*Records shown*:

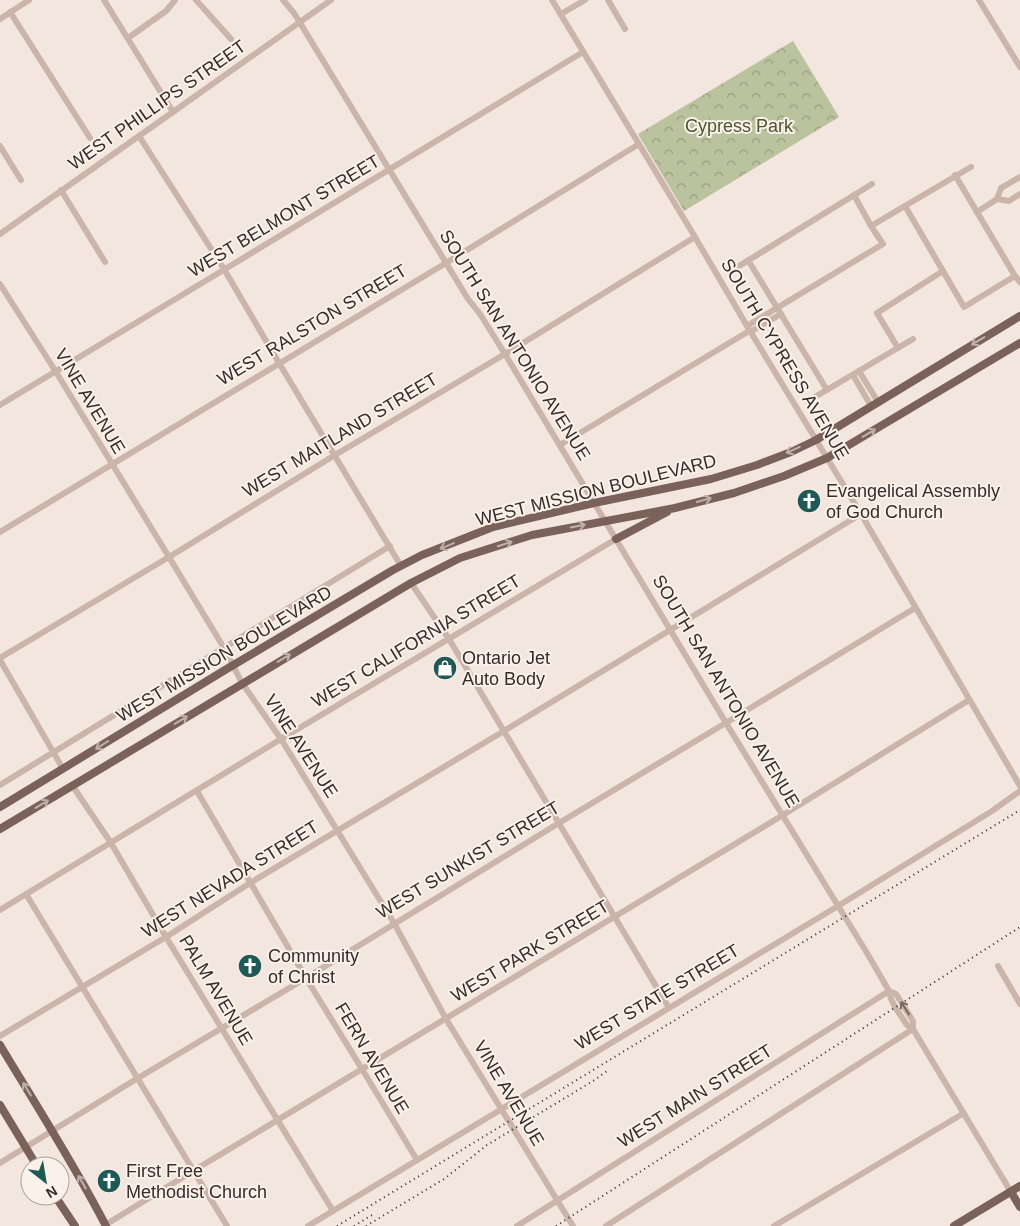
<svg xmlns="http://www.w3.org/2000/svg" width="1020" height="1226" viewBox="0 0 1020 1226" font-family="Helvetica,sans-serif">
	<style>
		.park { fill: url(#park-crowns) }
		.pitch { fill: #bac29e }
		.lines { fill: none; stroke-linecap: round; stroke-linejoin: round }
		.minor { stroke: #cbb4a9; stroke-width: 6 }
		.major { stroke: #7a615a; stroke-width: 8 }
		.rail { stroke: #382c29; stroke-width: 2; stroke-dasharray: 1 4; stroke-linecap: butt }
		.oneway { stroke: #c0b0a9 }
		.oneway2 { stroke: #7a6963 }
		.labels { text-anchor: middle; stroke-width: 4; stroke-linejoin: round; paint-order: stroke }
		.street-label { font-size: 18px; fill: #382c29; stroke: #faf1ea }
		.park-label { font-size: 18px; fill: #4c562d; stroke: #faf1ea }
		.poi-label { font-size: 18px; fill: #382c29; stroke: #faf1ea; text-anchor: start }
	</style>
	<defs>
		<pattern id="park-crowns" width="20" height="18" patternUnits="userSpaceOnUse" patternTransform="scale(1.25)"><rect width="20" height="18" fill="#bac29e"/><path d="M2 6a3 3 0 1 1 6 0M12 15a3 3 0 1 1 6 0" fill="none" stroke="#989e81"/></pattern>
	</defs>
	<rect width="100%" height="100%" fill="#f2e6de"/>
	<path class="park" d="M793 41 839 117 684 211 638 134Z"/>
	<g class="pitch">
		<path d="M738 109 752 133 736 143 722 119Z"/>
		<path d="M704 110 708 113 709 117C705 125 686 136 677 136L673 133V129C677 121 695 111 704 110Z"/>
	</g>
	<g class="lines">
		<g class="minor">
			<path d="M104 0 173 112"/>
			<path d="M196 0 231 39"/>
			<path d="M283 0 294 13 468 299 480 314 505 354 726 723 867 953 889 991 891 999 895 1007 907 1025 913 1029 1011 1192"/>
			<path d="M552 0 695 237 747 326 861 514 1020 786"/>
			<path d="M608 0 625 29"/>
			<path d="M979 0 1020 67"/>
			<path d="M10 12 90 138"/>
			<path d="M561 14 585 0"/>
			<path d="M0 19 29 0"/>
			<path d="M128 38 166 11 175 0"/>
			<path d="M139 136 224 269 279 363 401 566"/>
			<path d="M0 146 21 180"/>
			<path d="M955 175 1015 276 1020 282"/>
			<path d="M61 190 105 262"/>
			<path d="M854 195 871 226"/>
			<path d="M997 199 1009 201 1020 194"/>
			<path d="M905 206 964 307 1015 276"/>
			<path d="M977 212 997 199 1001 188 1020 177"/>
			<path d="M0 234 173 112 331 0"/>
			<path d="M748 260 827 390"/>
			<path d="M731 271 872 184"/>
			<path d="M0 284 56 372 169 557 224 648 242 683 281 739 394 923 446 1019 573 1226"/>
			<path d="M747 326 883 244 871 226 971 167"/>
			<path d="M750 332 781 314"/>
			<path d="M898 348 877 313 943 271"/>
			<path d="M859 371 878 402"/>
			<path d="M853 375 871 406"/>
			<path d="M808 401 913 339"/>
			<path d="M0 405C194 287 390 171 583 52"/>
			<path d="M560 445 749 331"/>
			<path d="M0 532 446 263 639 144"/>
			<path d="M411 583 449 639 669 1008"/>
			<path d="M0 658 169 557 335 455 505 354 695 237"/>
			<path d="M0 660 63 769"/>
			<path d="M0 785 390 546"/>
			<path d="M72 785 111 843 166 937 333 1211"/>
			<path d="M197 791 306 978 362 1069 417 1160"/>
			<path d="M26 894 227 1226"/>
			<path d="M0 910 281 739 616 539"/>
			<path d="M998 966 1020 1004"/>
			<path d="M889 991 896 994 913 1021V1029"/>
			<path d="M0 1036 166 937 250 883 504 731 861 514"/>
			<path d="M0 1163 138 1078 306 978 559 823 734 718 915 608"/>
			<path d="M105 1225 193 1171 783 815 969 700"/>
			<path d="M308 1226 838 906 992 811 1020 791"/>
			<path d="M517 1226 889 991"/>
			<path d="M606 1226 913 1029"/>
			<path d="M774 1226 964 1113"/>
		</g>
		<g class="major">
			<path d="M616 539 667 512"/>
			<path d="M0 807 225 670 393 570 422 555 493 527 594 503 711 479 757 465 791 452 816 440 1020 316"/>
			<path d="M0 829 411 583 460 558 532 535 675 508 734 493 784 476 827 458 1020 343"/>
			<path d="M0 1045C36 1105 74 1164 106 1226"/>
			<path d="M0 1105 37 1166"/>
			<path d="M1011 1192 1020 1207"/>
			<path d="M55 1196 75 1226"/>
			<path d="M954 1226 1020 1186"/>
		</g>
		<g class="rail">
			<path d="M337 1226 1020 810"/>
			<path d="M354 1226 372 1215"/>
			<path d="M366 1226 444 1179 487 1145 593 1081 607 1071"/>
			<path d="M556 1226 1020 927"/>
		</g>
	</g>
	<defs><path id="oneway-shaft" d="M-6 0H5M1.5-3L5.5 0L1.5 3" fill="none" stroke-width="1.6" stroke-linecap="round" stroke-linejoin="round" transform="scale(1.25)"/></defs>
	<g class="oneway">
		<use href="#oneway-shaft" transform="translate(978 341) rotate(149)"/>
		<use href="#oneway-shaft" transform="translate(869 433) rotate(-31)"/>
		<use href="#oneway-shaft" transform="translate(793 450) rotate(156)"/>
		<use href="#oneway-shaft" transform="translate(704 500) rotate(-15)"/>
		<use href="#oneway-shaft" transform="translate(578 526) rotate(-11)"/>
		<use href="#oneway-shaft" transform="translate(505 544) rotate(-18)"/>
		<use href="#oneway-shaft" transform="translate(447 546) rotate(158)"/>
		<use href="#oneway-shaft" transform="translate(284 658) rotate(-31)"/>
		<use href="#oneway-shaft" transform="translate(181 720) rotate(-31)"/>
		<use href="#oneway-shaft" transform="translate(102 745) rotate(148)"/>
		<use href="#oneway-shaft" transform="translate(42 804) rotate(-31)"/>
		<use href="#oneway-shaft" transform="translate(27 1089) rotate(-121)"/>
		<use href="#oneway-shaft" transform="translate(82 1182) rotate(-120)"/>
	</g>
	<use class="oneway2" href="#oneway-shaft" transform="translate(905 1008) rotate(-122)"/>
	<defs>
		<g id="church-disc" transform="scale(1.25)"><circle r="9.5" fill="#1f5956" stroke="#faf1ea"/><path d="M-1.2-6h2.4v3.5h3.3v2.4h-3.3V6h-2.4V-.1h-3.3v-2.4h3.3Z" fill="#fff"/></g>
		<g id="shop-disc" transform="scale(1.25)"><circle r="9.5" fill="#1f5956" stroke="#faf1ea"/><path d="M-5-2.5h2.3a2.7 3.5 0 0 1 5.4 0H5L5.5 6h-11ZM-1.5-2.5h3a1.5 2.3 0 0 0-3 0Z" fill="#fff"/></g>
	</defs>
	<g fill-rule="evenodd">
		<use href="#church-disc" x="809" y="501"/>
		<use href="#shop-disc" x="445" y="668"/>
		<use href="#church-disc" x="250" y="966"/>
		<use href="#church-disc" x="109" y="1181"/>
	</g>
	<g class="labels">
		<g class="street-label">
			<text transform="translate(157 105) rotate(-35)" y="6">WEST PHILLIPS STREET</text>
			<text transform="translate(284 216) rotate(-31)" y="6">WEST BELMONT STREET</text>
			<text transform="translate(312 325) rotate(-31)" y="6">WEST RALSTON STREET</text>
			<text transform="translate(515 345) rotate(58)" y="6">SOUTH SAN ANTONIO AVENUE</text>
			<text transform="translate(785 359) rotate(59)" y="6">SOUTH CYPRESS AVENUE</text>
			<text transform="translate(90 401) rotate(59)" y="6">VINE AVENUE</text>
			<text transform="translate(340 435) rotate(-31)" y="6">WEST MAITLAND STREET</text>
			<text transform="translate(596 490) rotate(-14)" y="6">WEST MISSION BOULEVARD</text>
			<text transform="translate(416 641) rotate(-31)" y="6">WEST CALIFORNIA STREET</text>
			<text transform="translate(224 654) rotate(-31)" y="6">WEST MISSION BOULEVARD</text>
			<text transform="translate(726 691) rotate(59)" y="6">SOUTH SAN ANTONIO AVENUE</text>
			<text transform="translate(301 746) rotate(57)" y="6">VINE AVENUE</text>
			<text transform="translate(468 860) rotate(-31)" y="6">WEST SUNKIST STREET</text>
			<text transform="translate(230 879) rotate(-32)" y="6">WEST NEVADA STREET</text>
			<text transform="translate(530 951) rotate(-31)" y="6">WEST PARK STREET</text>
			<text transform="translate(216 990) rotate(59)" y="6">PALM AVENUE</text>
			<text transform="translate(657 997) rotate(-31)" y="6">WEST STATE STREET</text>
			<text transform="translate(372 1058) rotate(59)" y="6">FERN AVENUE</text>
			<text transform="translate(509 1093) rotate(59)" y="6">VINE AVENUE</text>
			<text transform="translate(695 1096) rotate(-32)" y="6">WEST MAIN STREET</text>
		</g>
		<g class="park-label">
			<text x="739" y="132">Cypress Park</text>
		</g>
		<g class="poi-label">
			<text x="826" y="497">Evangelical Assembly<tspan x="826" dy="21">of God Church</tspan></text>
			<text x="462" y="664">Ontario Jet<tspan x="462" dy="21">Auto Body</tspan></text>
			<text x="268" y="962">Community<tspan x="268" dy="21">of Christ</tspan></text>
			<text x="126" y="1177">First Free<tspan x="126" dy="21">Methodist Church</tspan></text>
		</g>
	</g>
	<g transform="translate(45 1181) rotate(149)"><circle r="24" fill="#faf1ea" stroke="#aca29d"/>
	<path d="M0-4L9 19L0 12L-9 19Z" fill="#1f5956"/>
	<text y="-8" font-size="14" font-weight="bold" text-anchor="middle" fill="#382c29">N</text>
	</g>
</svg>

*Exercise description*:
In the entries above, locate every line with the word "lines" and copy it.

*Answer to this exercise*:
		.lines { fill: none; stroke-linecap: round; stroke-linejoin: round }
	<g class="lines">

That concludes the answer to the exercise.